The idea of funders being effective by being “strategic” in the traditional sense has been thoroughly debunked, with the proponents of “Strategic Philanthropy” literally apologizing for having unleashed this concept on the field and causing untold damage to the sector. And yet it still persists.

Foundations have less knowledge about community issues, so it makes very little sense for them to lead in strategy and demanding nonprofits follow their lead. They should be following nonprofits’ lead on which strategies to tackle. And if it’s purely an internal thing (staff structure, branding, etc.), it still doesn’t warrant shutting down grantmaking for any amount of time to do it.

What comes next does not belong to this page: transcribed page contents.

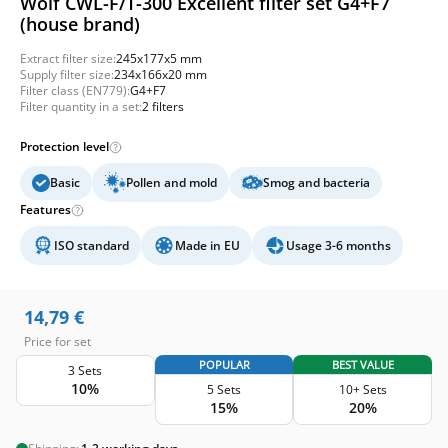
Wolf CWL-F/T-300 Excellent filter set G4+F7
(house brand)
Extract filter size:
245x177x5 mm
Supply filter size:
234x166x20 mm
Filter class (EN779):
G4+F7
Filter quantity in a set:
2 filters
Protection level
Basic
Pollen and mold
Smog and bacteria
Features
ISO standard
Made in EU
Usage 3-6 months
14,79
€
Price for set
POPULAR
BEST VALUE
3 Sets
10%
5 Sets
10+ Sets
15%
20%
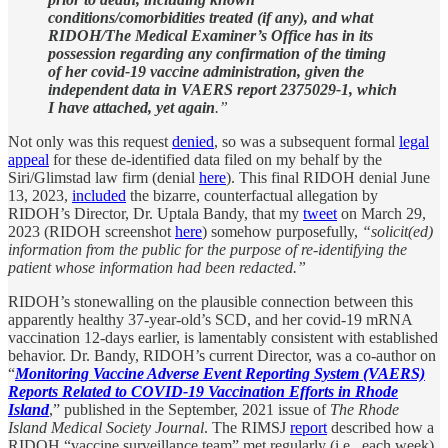
conditions/comorbidities treated (if any), and what
RIDOH/The Medical Examiner’s Office has in its
possession regarding any confirmation of the timing
of her covid-19 vaccine administration, given the
independent data in VAERS report 2375029-1, which
I have attached, yet again
.”
Not only was this request
denied
, so was a subsequent formal
legal
appeal
for these de-identified data filed on my behalf by the
Siri/Glimstad law firm (denial
here
). This final RIDOH denial June
13, 2023,
included
the bizarre, counterfactual allegation by
RIDOH’s Director, Dr. Uptala Bandy, that my
tweet
on March 29,
2023 (RIDOH screenshot
here
) somehow purposefully,
“solicit(ed)
information from the public for the purpose of re-identifying the
patient whose information had been redacted.”
RIDOH’s stonewalling on the plausible connection between this
apparently healthy 37-year-old’s SCD, and her covid-19 mRNA
vaccination 12-days earlier, is lamentably consistent with established
behavior. Dr. Bandy, RIDOH’s current Director, was a co-author on
“
Monitoring Vaccine Adverse Event Reporting System (VAERS)
Reports Related to COVID-19 Vaccination Efforts in Rhode
Island
,” published in the September, 2021 issue of
The Rhode
Island Medical Society Journal
. The RIMSJ
report
described how a
RIDOH “vaccine surveillance team” met regularly (i.e., each week)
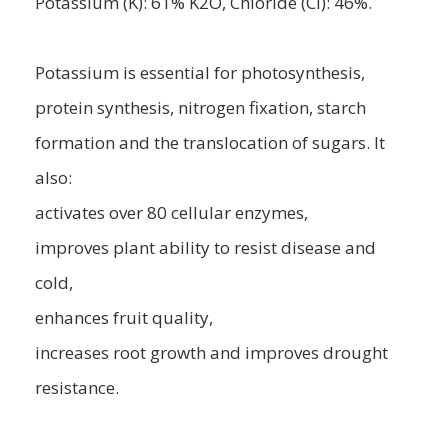
Potassium (K): 61% K2O, Chloride (Cl): 46%.
Potassium is essential for photosynthesis,
protein synthesis, nitrogen fixation, starch
formation and the translocation of sugars. It
also:
activates over 80 cellular enzymes,
improves plant ability to resist disease and
cold,
enhances fruit quality,
increases root growth and improves drought
resistance.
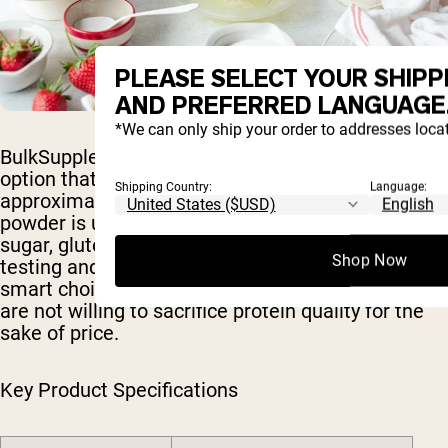
PLEASE SELECT YOUR SHIPP
AND PREFERRED LANGUAGE
*We can only ship your order to addresses locat
BulkSupplements offers a no-frills, budget-friendly
option that still delivers 24g of protein at
Shipping Country:
Language:
approximately 120 calories per serving. The
powder is unflavored and contains no added
sugar, gluten, soy, dairy, or yeast. Third-party
Shop Now
testing and a low price per serving make this a
smart choice for cost-conscious consumers who
are not willing to sacrifice protein quality for the
sake of price.
Key Product Specifications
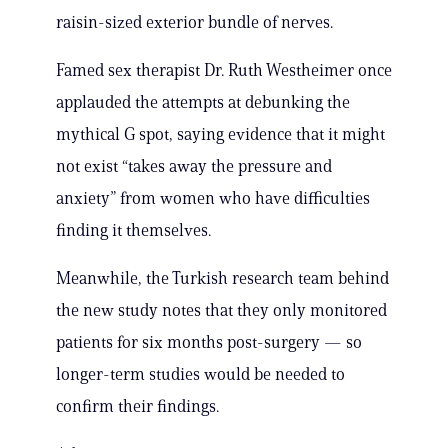
raisin-sized exterior bundle of nerves.
Famed sex therapist Dr. Ruth Westheimer once
applauded the attempts at debunking the
mythical G spot, saying evidence that it might
not exist “takes away the pressure and
anxiety” from women who have difficulties
finding it themselves.
Meanwhile, the Turkish research team behind
the new study notes that they only monitored
patients for six months post-surgery — so
longer-term studies would be needed to
confirm their findings.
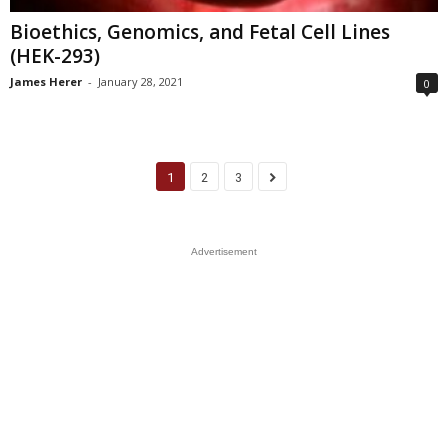
Bioethics, Genomics, and Fetal Cell Lines
(HEK-293)
James Herer
-
January 28, 2021
0
1
2
3
Advertisement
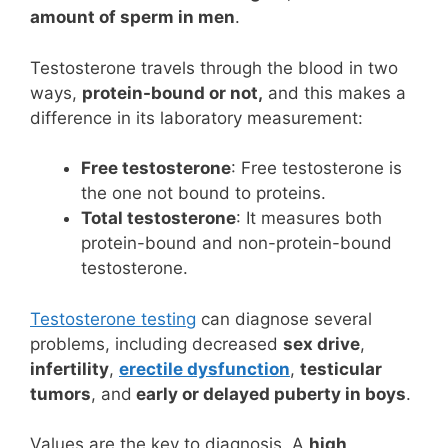
amount of sperm in men
.
Testosterone travels through the blood in two
ways,
protein-bound or not,
and this makes a
difference in its laboratory measurement:
Free testosterone
: Free testosterone is
the one not bound to proteins.
Total testosterone
: It measures both
protein-bound and non-protein-bound
testosterone.
Testosterone testing
can diagnose several
problems, including decreased
sex drive
,
infertility
,
erectile dysfunction
,
testicular
tumors
, and
early or delayed puberty in boys
.
Values are the key to diagnosis. A
high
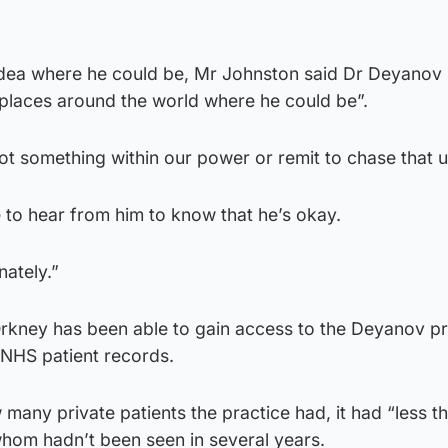
idea where he could be, Mr Johnston said Dr Deyanov
 places around the world where he could be”.
not something within our power or remit to chase that u
 to hear from him to know that he’s okay.
nately.”
kney has been able to gain access to the Deyanov pr
 NHS patient records.
 many private patients the practice had, it had “less t
hom hadn’t been seen in several years.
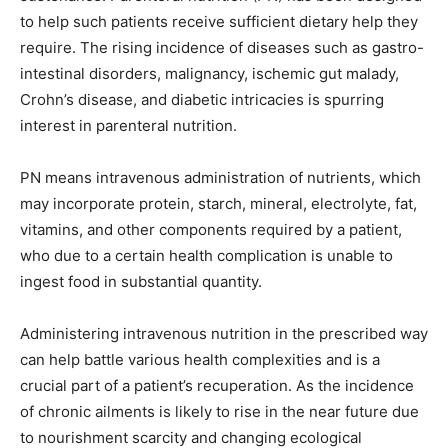
to help such patients receive sufficient dietary help they
require. The rising incidence of diseases such as gastro-
intestinal disorders, malignancy, ischemic gut malady,
Crohn’s disease, and diabetic intricacies is spurring
interest in parenteral nutrition.
PN means intravenous administration of nutrients, which
may incorporate protein, starch, mineral, electrolyte, fat,
vitamins, and other components required by a patient,
who due to a certain health complication is unable to
ingest food in substantial quantity.
Administering intravenous nutrition in the prescribed way
can help battle various health complexities and is a
crucial part of a patient’s recuperation. As the incidence
of chronic ailments is likely to rise in the near future due
to nourishment scarcity and changing ecological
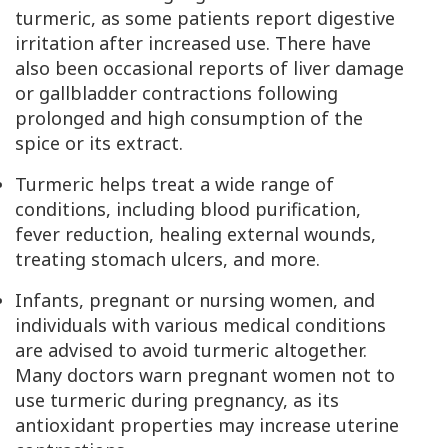
turmeric, as some patients report digestive
irritation after increased use. There have
also been occasional reports of liver damage
or gallbladder contractions following
prolonged and high consumption of the
spice or its extract.
Turmeric helps treat a wide range of
conditions, including blood purification,
fever reduction, healing external wounds,
treating stomach ulcers, and more.
Infants, pregnant or nursing women, and
individuals with various medical conditions
are advised to avoid turmeric altogether.
Many doctors warn pregnant women not to
use turmeric during pregnancy, as its
antioxidant properties may increase uterine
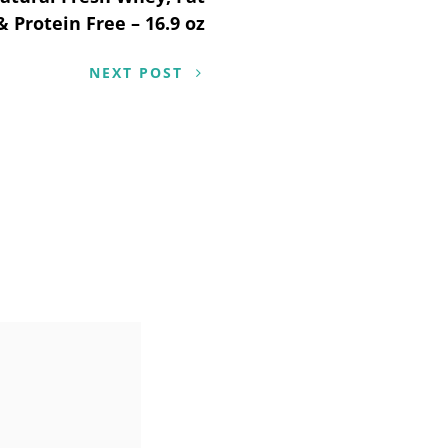
& Protein Free – 16.9 oz
NEXT POST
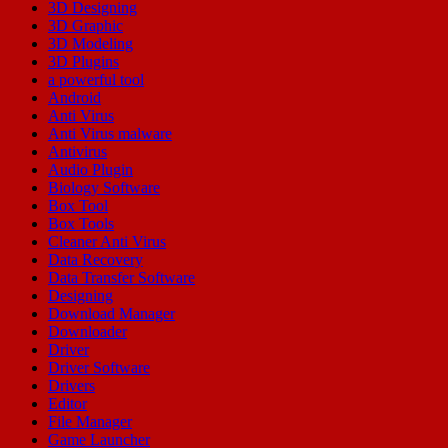
3D Designing
3D Graphic
3D Modeling
3D Plugins
a powerful tool
Android
Anti Virus
Anti Virus malware
Antivirus
Audio Plugin
Biology Software
Box Tool
Box Tools
Cleaner Anti Virus
Data Recovery
Data Transfer Software
Designing
Download Manager
Downloader
Driver
Driver Software
Drivers
Editor
File Manager
Game Launcher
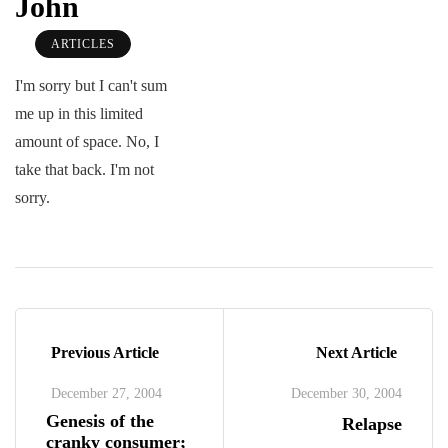
John
ARTICLES
I'm sorry but I can't sum
me up in this limited
amount of space. No, I
take that back. I'm not
sorry.
Previous Article
Next Article
December 27, 2004
December 30, 2004
Genesis of the
Relapse
cranky consumer;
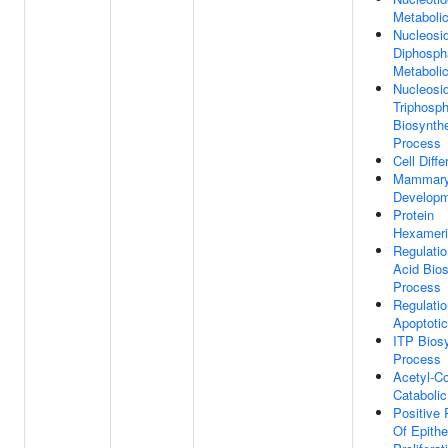
Metaboli
Nucleosi
Diphosph
Metaboli
Nucleosi
Triphosp
Biosynthe
Process
Cell Diffe
Mammary
Develop
Protein
Hexameri
Regulatio
Acid Bios
Process
Regulatio
Apoptoti
ITP Biosy
Process
Acetyl-C
Cataboli
Positive 
Of Epithel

There are tons of funders out there doing amazing work. And like nonprofits, they do need to be intentional about how they go about doing it. Within reason. Unless you’re facing a severe existential crisis, taking huge amounts of time off is indulgent and out of touch. If you’re going to do strategic planning, don’t overthink, do it fast, and take lead from community. And for the love of Equity, keep allocating funding.

(*As usual, I anticipate some predictable and clichéd resistance to my statement that nonprofits “rely” on funders for funding. If you don’t want nonprofits “relying” on foundations, then help create a society where wealthy people and corporations pay their fair share of taxes and government is representative of its people and is functional, and many nonprofits and foundations can close. Until that happens, yeah, nonprofits are going to “rely” on funders.)